Ah, but Mac OS users also suffer just as I do, though. Maybe even worse, since Wine and Mono are both less functional on their platform these days.
Something being old doesn't mean its bad
You're talking to someone who drives a 29 year old Volvo by choice, owns and operates an Amiga 500 for pixel art, is typing this on a 12 year old thinkpad, has more tube TV's than flat screens, compiles builds of a Flash game in 2021, makes music for a Roland MT-32 synth (1987) as a hobby, has a laptop running IBM OS/2, thinks 2000 or XP was the best OS release Microsoft ever made, and who uses a PowerBook G4 as a media server. So yeah, I guess you could say I'm aware of that.
Oh yeah, and Minerva, the program I usually used to edit saves, is older than TiTSed. It's what we used to edit CoC saves from pretty much the beginning.

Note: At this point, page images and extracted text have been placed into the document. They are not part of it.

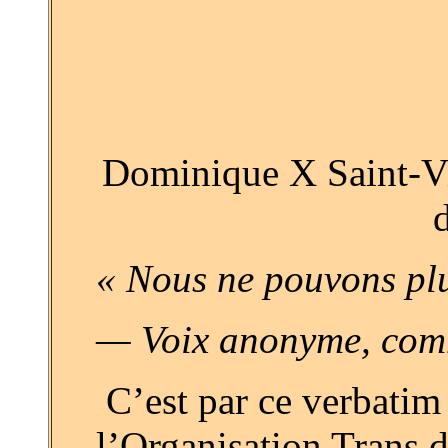
Dominique X Saint-Vi
« Nous ne pouvons plu
— Voix anonyme, comm
C’est par ce verbatim
l’Organisation Trans d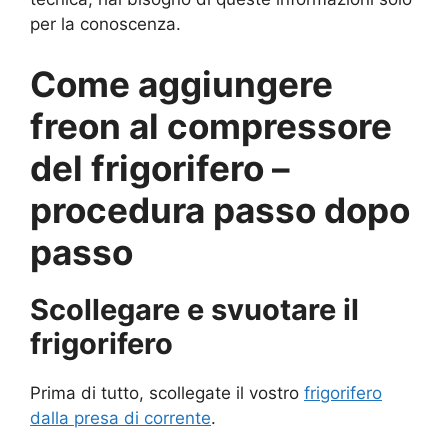
per la conoscenza.
Come aggiungere
freon al compressore
del frigorifero –
procedura passo dopo
passo
Scollegare e svuotare il
frigorifero
Prima di tutto, scollegate il vostro
frigorifero
dalla presa di corrente
.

, sure its written in a pretty dead framework with no cross-platform compatibility but its also an 8 year old project
So what? My newest computer is nine. Linux desktops existed eight years ago, and there were already options (even within C#) eight years ago that were cross-platform that could have been chosen instead.

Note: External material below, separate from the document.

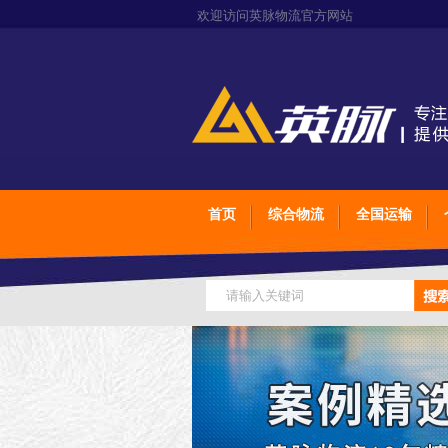
欢迎访问英脉物流官方网站
首页
综合物流
全国运输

…that explicitly states it only supports windows so that's just to be expected.
It was designed without respect for compatibility, at a time when there were already viable options for cross platform. Even within C#/.NET, if they had used normal WinForms or GTK# everything would have been fine. They deliberately chose the worst option possible. Plenty of software (even Adobe Flash, for instance, which is over a decade older) ran on Linux machines ten years ago. Mono was also relatively mature and usable at that time, for everything with the exception of Silverlight and WPF which were too tied into the Windows graphics stack to be feasible to re-implement.
I remember editing Minecraft save data using a C# program in Mono back then. It worked fine, because the author made the good choice to use literally anything but WPF.
At least 80% of open source/free software targets Unix systems, or at least support them to some degree. It's simply foolish that this one doesn't. Of course, whoever writes the code is free to do whatever they want, but it's far from optimal or even good in my opinion, and that opinion has absolutely nothing to do with it being old.